The furnishings and decorations in the trailer are seedy and cheap; walls covered with ugly wood paneling; tattered, smoke-stained plastic shades covering the windows; kitchen filled with dirty, mismatched cups and utensils, many of them fast-food giveaways; a hide-a-bed, stained, torn, burned with cigarettes; a coffee table covered with fast-food debris, empty beer cans and filled ashtrays; grimy refrigerator, filled almost solely with beer; a monstrous television, topped by a snarled and intricate antenna made of coat hangers and tin foil; Taco Bell refrigerator magnets, Dallas Cowboy cheerleader calendar, ZZ Top poster and other detritus of the poor.
AUTHOR’S NOTES
No pre-show music. Only static from the TV.
No incidental
or atmosphere
music within the scenes. All music and sound should be sourced, with the exception of intermission, curtain call and the scene changes (see below).
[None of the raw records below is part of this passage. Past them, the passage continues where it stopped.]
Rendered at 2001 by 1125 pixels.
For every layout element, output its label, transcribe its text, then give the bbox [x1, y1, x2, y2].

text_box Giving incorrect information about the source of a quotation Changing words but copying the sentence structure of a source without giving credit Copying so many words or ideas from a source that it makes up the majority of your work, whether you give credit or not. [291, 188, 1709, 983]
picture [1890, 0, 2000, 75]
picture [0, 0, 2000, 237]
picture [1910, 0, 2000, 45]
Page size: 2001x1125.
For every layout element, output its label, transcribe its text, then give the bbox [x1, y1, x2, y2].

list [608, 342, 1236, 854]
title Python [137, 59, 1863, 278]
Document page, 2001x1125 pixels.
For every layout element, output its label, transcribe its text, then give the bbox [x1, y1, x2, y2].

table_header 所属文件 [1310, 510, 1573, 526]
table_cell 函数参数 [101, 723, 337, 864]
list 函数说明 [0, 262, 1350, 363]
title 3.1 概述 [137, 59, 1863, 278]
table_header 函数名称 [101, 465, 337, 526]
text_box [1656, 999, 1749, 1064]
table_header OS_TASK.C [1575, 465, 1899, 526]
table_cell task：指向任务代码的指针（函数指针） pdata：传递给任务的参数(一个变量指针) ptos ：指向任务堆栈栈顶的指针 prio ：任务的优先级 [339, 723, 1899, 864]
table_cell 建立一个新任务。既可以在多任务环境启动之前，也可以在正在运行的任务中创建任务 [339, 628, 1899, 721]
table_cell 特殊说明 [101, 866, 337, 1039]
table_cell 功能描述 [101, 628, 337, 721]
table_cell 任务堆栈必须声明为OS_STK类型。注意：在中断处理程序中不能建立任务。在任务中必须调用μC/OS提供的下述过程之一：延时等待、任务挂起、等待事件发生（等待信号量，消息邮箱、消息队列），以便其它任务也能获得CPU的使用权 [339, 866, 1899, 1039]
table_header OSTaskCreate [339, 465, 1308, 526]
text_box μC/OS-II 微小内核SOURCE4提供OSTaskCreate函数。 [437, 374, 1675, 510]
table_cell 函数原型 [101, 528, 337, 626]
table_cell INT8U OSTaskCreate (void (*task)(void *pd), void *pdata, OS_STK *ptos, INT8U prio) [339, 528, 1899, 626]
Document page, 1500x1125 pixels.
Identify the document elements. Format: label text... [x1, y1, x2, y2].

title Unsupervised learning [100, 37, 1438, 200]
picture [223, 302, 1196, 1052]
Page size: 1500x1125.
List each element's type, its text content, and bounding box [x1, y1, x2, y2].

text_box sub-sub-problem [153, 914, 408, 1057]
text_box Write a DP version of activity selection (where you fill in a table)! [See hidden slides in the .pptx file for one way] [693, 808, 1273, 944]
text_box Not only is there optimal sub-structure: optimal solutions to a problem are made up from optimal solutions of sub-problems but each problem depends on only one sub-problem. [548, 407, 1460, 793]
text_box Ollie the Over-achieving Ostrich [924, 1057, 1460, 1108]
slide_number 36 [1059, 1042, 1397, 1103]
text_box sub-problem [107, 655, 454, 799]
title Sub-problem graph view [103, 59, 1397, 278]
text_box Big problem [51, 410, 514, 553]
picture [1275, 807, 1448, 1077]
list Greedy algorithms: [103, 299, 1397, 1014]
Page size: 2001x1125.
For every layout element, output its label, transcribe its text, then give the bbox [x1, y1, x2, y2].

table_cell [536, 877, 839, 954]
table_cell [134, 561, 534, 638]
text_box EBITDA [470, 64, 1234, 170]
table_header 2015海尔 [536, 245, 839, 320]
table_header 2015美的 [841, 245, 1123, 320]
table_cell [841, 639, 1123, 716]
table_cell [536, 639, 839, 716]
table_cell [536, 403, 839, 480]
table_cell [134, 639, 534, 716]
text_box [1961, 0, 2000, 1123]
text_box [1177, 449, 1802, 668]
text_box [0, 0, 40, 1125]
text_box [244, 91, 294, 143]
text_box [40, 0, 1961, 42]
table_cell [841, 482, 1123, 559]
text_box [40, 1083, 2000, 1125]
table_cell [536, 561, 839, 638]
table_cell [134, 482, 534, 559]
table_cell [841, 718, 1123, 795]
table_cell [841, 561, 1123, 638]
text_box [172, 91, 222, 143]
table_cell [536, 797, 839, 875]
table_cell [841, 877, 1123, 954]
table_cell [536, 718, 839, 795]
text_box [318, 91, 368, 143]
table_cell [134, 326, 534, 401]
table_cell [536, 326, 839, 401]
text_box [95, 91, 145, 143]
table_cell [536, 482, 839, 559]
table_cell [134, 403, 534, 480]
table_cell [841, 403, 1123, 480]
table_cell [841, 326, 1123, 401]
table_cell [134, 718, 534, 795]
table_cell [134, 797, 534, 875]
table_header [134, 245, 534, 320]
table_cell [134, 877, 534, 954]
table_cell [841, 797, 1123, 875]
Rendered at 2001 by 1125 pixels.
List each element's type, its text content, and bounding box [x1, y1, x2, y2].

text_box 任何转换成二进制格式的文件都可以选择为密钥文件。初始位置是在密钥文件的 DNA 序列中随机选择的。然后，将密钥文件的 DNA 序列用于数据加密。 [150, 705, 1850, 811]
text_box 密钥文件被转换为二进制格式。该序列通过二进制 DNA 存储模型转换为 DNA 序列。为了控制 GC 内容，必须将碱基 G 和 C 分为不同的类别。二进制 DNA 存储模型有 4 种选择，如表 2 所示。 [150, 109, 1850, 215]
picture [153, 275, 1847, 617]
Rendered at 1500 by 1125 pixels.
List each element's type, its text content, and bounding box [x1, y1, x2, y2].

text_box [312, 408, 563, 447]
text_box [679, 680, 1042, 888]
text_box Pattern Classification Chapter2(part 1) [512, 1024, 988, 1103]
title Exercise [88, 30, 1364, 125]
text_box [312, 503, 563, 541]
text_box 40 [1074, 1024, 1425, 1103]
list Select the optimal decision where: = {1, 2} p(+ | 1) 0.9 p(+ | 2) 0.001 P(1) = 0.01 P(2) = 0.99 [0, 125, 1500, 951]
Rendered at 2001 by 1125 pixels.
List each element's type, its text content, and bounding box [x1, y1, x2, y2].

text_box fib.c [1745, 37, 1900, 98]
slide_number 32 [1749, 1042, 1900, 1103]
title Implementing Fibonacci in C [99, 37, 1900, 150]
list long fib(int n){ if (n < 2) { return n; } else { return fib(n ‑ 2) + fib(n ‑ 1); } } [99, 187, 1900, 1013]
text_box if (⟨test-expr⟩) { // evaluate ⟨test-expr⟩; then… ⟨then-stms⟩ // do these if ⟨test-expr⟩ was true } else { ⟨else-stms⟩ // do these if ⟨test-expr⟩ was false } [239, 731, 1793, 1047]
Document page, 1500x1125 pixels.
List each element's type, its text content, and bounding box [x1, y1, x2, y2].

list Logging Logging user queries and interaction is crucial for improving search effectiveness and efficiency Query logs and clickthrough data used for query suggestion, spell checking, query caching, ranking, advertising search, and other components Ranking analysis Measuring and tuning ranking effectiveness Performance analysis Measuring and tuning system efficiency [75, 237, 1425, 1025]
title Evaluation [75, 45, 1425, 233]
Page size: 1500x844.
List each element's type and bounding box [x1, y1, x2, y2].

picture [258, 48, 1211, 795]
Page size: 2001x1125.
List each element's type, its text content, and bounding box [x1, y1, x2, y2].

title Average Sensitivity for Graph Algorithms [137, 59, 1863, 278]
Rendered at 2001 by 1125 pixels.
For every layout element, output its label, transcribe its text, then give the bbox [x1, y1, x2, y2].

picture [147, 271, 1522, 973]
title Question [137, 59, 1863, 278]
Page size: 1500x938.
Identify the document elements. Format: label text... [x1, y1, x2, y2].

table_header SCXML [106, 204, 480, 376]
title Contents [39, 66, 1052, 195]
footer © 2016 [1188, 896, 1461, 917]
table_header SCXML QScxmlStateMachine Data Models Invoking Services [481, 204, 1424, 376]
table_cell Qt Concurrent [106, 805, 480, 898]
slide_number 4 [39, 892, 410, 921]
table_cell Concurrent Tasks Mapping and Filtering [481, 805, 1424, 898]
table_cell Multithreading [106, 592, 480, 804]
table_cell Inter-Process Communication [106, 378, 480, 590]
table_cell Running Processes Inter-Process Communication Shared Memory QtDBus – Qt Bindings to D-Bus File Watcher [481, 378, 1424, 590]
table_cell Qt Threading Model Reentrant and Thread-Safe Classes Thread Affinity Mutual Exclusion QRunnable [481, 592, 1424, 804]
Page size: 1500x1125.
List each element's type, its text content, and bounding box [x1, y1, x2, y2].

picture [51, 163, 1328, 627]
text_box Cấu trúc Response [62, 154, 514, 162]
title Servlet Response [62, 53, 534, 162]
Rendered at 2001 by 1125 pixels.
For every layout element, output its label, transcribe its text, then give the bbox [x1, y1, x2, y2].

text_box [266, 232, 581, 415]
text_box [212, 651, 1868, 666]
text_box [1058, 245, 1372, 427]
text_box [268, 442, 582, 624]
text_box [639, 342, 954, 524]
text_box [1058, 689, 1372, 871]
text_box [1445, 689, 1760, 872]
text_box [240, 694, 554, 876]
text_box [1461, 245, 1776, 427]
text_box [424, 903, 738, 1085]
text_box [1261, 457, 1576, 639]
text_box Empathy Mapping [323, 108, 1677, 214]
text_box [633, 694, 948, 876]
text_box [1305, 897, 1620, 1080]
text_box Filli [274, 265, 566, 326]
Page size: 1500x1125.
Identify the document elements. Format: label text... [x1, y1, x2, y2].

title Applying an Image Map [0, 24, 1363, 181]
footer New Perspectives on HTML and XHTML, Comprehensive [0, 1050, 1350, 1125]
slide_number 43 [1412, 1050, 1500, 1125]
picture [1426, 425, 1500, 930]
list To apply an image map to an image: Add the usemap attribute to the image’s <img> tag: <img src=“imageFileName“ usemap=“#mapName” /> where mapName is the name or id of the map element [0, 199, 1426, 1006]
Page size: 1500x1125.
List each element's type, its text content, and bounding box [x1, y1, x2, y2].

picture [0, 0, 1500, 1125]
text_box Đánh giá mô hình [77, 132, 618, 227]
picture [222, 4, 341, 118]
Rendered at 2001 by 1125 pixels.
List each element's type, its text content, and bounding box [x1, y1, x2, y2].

Blackouts between the scenes should be covered by the sound of the following scene. For example: Act Two, Scene 1 ends, blackout, sound of evangelist on house speakers; once scene change is completed, lights rise on Scene 2 and evangelist cross-fades from house speakers to onstage radio.
Scene changes should be as quick and quiet as possible.
Lighting should appear to be sourced.
The final dinner is wholly improvised, and may take as long as two or three minutes.
As written, the final fight is a map of the dynamics of the scene. Directors and fight choreographers worth their salt will change it as necessary to meet their staging needs.
A NOTE TO THE PLAYERS
The published edition of Killer Joe contains many stage directions designed to help a reader visualize this material. Although you will inevitably incorporate many of these stage directions into your production, you are encouraged to start from scratch, inhabit the characters, and make the play your own.
Ellipsis (. . .) indicates an incomplete thought, or a trailing off.
Dash (—) indicates an interruption and overlapping.
ACT ONE
SCENE 1
Lights slowly rise. Faint glow of the street lights bleeds through the window shades. Flickering ghost light spills from the TV, tuned to snow.
Lightning. Thunder.
T-Bone, a neighbor’s pit bull with a bad attitude and a chain a few links too long, snorts and barks ferociously outside.
Footsteps. Doorknob. Tap on the door.
CHRIS: Dottie? (Beat) Dottie?
(The tap grows louder. T-Bone keeps barking.)
Dottie, wake up. It’s me.
(The tap grows even louder. Chris raises his voice slightly, but he tries to be quiet.)
Come on, Dottie. It’s me, goddamn it. Let me in. I’m cold. I gotta piss. Let me in.
(Pause. The voice is impatient, almost yelling. The knock gets louder.)